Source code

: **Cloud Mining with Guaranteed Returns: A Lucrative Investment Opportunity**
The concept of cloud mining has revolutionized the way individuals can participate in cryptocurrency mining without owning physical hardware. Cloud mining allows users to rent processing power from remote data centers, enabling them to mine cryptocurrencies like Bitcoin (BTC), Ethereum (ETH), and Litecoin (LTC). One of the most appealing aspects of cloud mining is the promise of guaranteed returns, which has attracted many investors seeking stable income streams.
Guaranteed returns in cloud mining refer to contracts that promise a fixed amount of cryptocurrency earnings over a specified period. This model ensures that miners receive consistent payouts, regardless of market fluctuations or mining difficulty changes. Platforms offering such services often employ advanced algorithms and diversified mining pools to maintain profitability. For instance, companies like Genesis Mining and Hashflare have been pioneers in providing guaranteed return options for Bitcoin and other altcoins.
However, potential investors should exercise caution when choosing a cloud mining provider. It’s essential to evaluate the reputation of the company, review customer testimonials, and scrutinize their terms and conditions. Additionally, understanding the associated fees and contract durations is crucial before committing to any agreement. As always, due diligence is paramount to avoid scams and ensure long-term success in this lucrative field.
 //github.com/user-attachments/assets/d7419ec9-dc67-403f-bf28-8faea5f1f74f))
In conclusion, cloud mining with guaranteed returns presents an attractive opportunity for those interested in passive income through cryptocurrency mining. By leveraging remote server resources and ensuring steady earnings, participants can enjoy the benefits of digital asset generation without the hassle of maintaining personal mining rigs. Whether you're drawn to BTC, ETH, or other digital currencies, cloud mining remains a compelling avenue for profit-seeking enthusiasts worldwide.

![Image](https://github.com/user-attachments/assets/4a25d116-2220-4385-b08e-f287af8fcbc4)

# Aim of the task
Copy all lines from the material that include "github".

# Answer box
 //github.com/user-attachments/assets/d7419ec9-dc67-403f-bf28-8faea5f1f74f))
![Image](https://github.com/user-attachments/assets/4a25d116-2220-4385-b08e-f287af8fcbc4)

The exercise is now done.